* [Problem details]:
Quote precisely the final stretch of the listing: start at the line containing "diselenggarakan pada 24–25" and stop after the last line.

* [Data for analysis]:
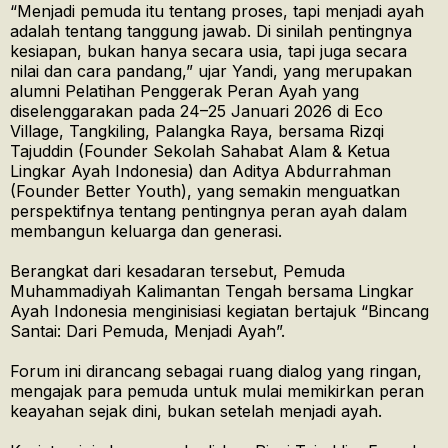
“Menjadi pemuda itu tentang proses, tapi menjadi ayah
adalah tentang tanggung jawab. Di sinilah pentingnya
kesiapan, bukan hanya secara usia, tapi juga secara
nilai dan cara pandang,” ujar Yandi, yang merupakan
alumni Pelatihan Penggerak Peran Ayah yang
diselenggarakan pada 24–25 Januari 2026 di Eco
Village, Tangkiling, Palangka Raya, bersama Rizqi
Tajuddin (Founder Sekolah Sahabat Alam & Ketua
Lingkar Ayah Indonesia) dan Aditya Abdurrahman
(Founder Better Youth), yang semakin menguatkan
perspektifnya tentang pentingnya peran ayah dalam
membangun keluarga dan generasi.
Berangkat dari kesadaran tersebut, Pemuda
Muhammadiyah Kalimantan Tengah bersama Lingkar
Ayah Indonesia menginisiasi kegiatan bertajuk “Bincang
Santai: Dari Pemuda, Menjadi Ayah”.
Forum ini dirancang sebagai ruang dialog yang ringan,
mengajak para pemuda untuk mulai memikirkan peran
keayahan sejak dini, bukan setelah menjadi ayah.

* [Written answer]:
diselenggarakan pada 24–25 Januari 2026 di Eco
Village, Tangkiling, Palangka Raya, bersama Rizqi
Tajuddin (Founder Sekolah Sahabat Alam & Ketua
Lingkar Ayah Indonesia) dan Aditya Abdurrahman
(Founder Better Youth), yang semakin menguatkan
perspektifnya tentang pentingnya peran ayah dalam
membangun keluarga dan generasi.
Berangkat dari kesadaran tersebut, Pemuda
Muhammadiyah Kalimantan Tengah bersama Lingkar
Ayah Indonesia menginisiasi kegiatan bertajuk “Bincang
Santai: Dari Pemuda, Menjadi Ayah”.
Forum ini dirancang sebagai ruang dialog yang ringan,
mengajak para pemuda untuk mulai memikirkan peran
keayahan sejak dini, bukan setelah menjadi ayah.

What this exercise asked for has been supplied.